The top horizontal edge of the rectangle measures 17 centimeters, the left vertical edge of the rectangle measures 22 centimeters, and the bottom horizontal edge measures 17 centimeters. The left vertical leg is on the right edge of the rectangle, with v
Calculate the area of the composite figure, which is not drawn to scale.
To find the area of this composite figure, we need to break it down into smaller shapes and add up their areas.
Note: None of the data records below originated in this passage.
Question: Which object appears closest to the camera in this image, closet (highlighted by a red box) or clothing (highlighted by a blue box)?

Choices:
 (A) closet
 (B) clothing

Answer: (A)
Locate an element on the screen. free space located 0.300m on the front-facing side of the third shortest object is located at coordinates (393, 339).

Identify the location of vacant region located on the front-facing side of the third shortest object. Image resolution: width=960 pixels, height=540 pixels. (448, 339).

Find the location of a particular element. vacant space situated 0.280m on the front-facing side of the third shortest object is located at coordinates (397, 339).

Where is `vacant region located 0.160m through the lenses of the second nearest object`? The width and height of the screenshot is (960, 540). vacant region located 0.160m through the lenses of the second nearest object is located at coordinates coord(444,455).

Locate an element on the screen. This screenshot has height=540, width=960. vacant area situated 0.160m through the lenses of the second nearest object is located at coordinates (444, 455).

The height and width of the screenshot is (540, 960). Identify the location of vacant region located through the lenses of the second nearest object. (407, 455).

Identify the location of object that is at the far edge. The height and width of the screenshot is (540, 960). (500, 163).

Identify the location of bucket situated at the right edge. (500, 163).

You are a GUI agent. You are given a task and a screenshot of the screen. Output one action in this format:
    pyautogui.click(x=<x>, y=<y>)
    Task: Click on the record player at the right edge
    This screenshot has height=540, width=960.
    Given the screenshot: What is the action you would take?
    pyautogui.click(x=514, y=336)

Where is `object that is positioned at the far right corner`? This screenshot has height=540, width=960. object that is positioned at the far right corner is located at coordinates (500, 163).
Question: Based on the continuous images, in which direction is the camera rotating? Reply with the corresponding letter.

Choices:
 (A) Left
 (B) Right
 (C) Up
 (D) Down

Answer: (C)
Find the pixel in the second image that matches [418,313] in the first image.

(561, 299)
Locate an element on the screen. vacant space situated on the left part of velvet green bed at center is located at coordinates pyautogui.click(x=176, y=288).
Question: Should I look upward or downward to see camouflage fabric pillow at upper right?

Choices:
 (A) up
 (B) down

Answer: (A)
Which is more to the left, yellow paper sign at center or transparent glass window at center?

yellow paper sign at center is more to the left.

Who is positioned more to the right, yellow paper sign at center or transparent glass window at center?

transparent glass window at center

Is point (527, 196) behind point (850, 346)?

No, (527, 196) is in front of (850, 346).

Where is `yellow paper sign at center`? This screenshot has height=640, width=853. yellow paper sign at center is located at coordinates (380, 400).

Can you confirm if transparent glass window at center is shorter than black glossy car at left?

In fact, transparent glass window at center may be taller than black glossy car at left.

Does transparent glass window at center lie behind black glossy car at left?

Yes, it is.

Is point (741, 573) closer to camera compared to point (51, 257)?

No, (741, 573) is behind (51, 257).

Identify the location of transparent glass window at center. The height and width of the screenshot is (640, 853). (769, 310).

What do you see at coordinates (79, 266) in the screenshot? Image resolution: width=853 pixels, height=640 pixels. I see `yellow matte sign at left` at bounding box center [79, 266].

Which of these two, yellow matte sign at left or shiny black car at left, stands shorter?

We can see that the figure is made up of a rectangle with dimensions 22 cm by 17 cm, and a right triangle on the right side with base 5 cm and height 22 cm.
The area of the rectangle is simply:
Area_rectangle = length * width
Area_rectangle = 22 cm * 17 cm
Area_rectangle = 374 cm^2
To find the area of the right triangle, we can use the formula:
Area_triangle = base * height / 2
Area_triangle = 5 cm * 22 cm / 2
Area_triangle = 55 cm^2
Now we can add up the areas of the two shapes to get the total area of the composite figure:
Area_composite figure = Area_rectangle + Area_triangle
Area_composite figure = 374 cm^2 + 55 cm^2
Area_composite figure = 429 cm^2
Therefore, the area of the composite figure is 429 square centimeters.
The area of the rectangle is simply:
Area_rectangle = length * width
Area_rectangle = 22 cm * 17 cm
Area_rectangle = 374 cm^2
To find the area of the right triangle, we can use the formula:
Area_triangle = base * height / 2
Area_triangle = 5 cm * 22 cm / 2
Area_triangle = 55 cm^2
Now we can add up the areas of the two shapes to get the total area of the composite figure:
Area_composite figure = Area_rectangle + Area_triangle
Area_composite figure = 374 cm^2 + 55 cm^2
Area_composite figure = 429 cm^2
Therefore, the area of the composite figure is 429 square centimeters.